On nomme ainsi une province, la plus riche, la plus fertile et la plus riante peut-être de toute l’Asie, qui est constituée par le bassin supérieur du Syr-Daria. C’est une sorte d’immense cirque où viennent se réunir les affluens de ce fleuve. Ce cirque, entouré d’une ceinture continue de très hautes montagnes, dont les points culminans atteignent 5 000 et 7 000 mètres, mesure 400 kilomètres dans le sens de son plus grand diamètre, de l’est à l’ouest, et 300 kilomètres du nord au sud. La ceinture montagneuse ne présente qu’une ouverture étroite, par laquelle s’échappe le Syr-Daria, et où se trouve la ville de Khodjent. Trois millions d’habitans vivent dans ce pays fermé, dont la fertilité est admirable et le climat excellent. De grandes villes commerçantes, Kokan, Marghelan, Andidjan, Namangan, Tchoust, encore florissantes aujourd’hui, et d’autres aujourd’hui déchues, mais dont les monumens attestent une importance considérable, comme Kassan par exemple, s’y sont développées.

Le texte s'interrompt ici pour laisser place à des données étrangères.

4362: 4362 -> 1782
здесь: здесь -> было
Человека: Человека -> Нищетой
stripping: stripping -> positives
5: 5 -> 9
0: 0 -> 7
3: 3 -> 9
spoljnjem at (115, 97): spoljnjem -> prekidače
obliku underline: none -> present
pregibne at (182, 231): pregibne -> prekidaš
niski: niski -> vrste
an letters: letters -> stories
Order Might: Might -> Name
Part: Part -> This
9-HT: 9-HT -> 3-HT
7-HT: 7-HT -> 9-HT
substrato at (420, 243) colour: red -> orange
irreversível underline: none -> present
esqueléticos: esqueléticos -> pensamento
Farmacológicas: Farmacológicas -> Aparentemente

Nous ne raconterons pas le voyage à travers cette région qui vaut pourtant la peine d’être visitée et décrite en détail. Nous ne dirons pas la richesse de ses plaines, ni la pittoresque variété de ses montagnes colossales et encore à peine connues, car elles n’ont été encore qu’entrevues, et seulement par quelques topographes. Nous ne dépeindrons pas les charmes verdoyans de l’ancienne capitale, Kokan, que les historiens persans appellent Kokan-la-Charmante, et qui est bien en effet la plus charmante des villes de l’Asie centrale. Nous ne rechercherons pas, pour le moment, si ce pays délicieux, dont la vague réputation a pu être apportée jusqu’en Occident, il y a des siècles, par les marchands obscurs et anonymes qui, sur les traces de Marco Polo, y faisaient par intervalles un trafic indirect, n’a pas été le prototype du fameux pays de Cocagne, dont nul aujourd’hui ne soupçonne l’emplacement, mais où chacun sait que la vie est si bonne et si facile. Quelque peu connu que soit un pays pour les lecteurs, quelque connu qu’il mérite d’être, quelques merveilles qu’il renferme, il est pourtant impossible, dans le cadre d’une simple esquisse et dans les limites d’un article très bref, d’en décrire toutes les parties et de traiter toutes les questions intéressantes qui s’y rattachent.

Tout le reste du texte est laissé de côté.